You could get him a pair of Baoding Balls. Maybe put them in the fridge for a while first?

Or even better, have everyone go around with a pair of them and don't let him have a pair all day.

Can't believe no one else thought of that.
posted by slavlin at 7:14 PM on February 21, 2008


A coworker of mine had this done a year or so ago, we replaced his mouse and keyboard with cheap ones, and cut the keyboard in half with a saw, the mouse cable in half, we cut his post-it notes in half, I think we used construction paper to make it look like we had cut his monitor in half, pens and pencils on his desk were cut in half, he had a couple posters/banners on the wall that we folded in half, and I think we did something to his chair as well. He thought it was the funniest thing ever. Well worth the effort!
posted by skrike at 7:24 PM on February 21, 2008


[link to disgusting video removed - lighthearted prank does not equal video of guy chopping his dick off with a knife, thanks.]
posted by jessamyn (staff) at 7:55 PM on February 21, 2008 [4 favorites]

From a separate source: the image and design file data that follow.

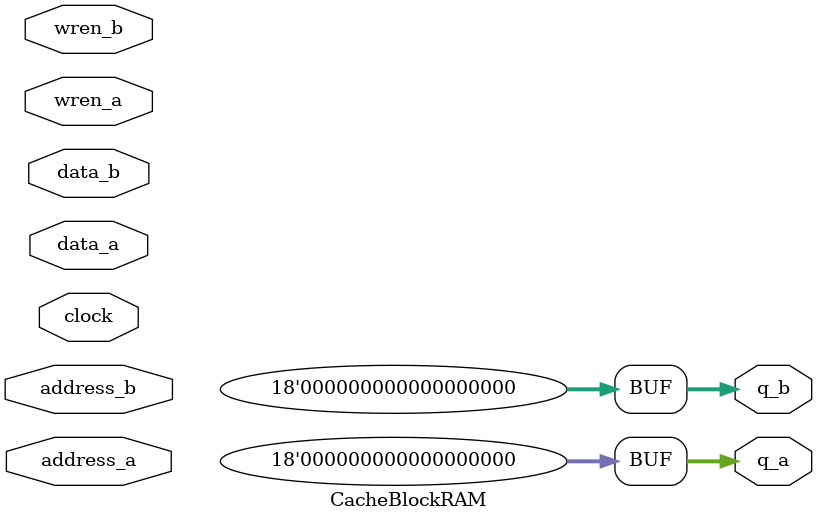
<source format=v>
module CacheBlockRAM(	// file.cleaned.mlir:2:3
  input  [8:0]  address_a,	// file.cleaned.mlir:2:31
                address_b,	// file.cleaned.mlir:2:51
  input         clock,	// file.cleaned.mlir:2:71
  input  [17:0] data_a,	// file.cleaned.mlir:2:87
                data_b,	// file.cleaned.mlir:2:105
  input         wren_a,	// file.cleaned.mlir:2:123
                wren_b,	// file.cleaned.mlir:2:140
  output [17:0] q_a,	// file.cleaned.mlir:2:158
                q_b	// file.cleaned.mlir:2:173
);

  assign q_a = 18'h0;	// file.cleaned.mlir:3:15, :4:5
  assign q_b = 18'h0;	// file.cleaned.mlir:3:15, :4:5
endmodule


</source>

Following along with the scissor suggestions, f you have Kroger supermarkets in your area, you may remember the "Cost Cutter" scissors. (Not sure if they still use them in their promotions.) But some Photoshoppery or other fun may be had with that logo.

At one point, in the '70s or '80s, they actually ran a TV spot with dancing girls dressed as scissors. At the end, they bring their legs together and ... ssssschnip! Unfortunately this seems to be one video that YouTube does not have...
posted by kindall at 8:30 PM on February 21, 2008


Two things. First buy him a bicycle seat.

Don't get him a hooker - merely get him all sorts of classified personals (local papers, craigslist) etc.
posted by filmgeek at 9:02 PM on February 21, 2008


Flyers for adoption agencies.
posted by randomstriker at 10:30 PM on February 21, 2008


Celebrate with oysters and bull fries.
posted by boo_radley at 11:18 PM on February 21, 2008


Barren.
posted by Neale at 12:43 AM on February 22, 2008


Fill his office with hundreds of table-tennis balls, with paper tails attached and unhappy faces on them.

Get reception to call him every few minutes saying it's his sperm calling.

But yeah, as everyone says: think really, really carefully before doing any of this!
posted by dowcrag at 2:46 AM on February 22, 2008 [1 favorite]


Hm, it might be too late, but you could always get a bunch of these (plush sperm) to hang around the office.